May 22, 2012 - The American Society of Radiologic Technologists hosted a Capitol Hill briefing on May 17 to educate lawmakers and their staffs about the role of the diagnostic imaging team and the Consistency, Accuracy, Responsibility and Excellence (CARE) in Medical Imaging and Radiation Therapy bill, H.R. 2104.

Sponsored by Rep. Ed Whitfield, R-Ky., and Rep. John Barrow, D-Ga., the briefing featured speakers from the ASRT, American College of Radiology, Medical Imaging & Technology Alliance and the Society of Nuclear Medicine (SNM). The speakers described the roles of each member of the diagnostic imaging team and explained how the CARE bill will help improve the quality of diagnostic images, resulting in better patient care and reduced Medicare costs.
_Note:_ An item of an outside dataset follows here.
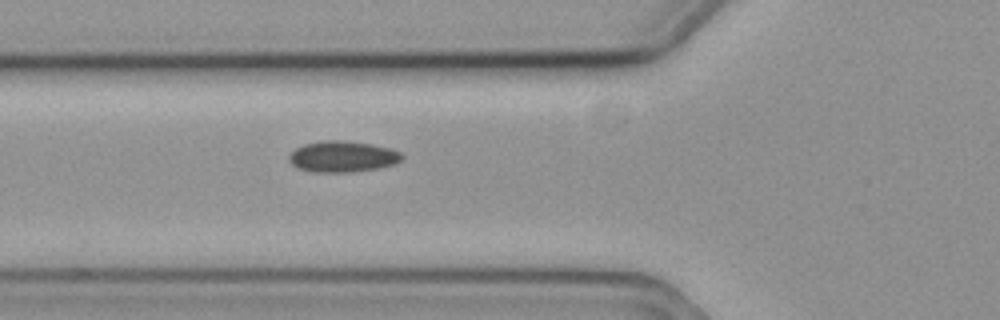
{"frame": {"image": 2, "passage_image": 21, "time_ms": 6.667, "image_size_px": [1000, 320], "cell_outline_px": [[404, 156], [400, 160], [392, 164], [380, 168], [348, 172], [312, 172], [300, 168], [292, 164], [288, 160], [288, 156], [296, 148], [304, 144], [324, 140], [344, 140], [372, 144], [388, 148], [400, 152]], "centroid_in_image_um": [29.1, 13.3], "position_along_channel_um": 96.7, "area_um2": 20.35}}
The CARE bill, supported by 35 health care organizations, would set federal education and certification standards in the Medicare program for the technical personnel providing, planning and delivering medical imaging and radiation therapy treatments. Rep. Whitfield introduced H.R. 2104 in the House of Representatives in June 2011, and it currently has 117 cosponsors.

ASRT President Dawn McNeil, M.S.M., R.T.(R)(M), RDMS, RVT, CRA, spoke on behalf of ASRT and described radiologic technologists’ key role on the diagnostic imaging team. She also provided information about the scope of the CARE bill and expressed why it’s an important measure for patients and radiologic technologists.

“Patients rely on medical imaging procedures for diagnosis, treatment and cure. When performed by skilled and competent professionals working as a team, these exams can be the difference between the correct diagnosis and the incorrect one,” McNeil said in her remarks. “Only qualified personnel should be allowed to perform medical imaging exams, and the CARE bill will ensure a minimum level of education, knowledge and skill for those who perform medical imaging,” she added.

Representatives from the ACR and MITA also backed the CARE bill in their remarks and offered insight into how the bill will improve the quality of medical images, enhance patient care and save money.

“There’s a tremendous amount of support for the CARE bill in the radiologic science community and in the general public, so we’re all diligently working with lawmakers to garner support for the bill,” said ASRT Vice President of Government Relations and Public Policy Christine J. Lung, CAE.

The briefing also was an opportunity for four of the world’s largest radiology and radiologic science organizations to join forces and show their support for the bill. “The combined efforts of the group are a testament to the community’s commitment to improve medical imaging at all levels,” said Lung. “All of us want to reduce the number of repeated medical imaging examinations and improve patient care, so it’s important for all of us to be on the same page and work together as a cohesive team.”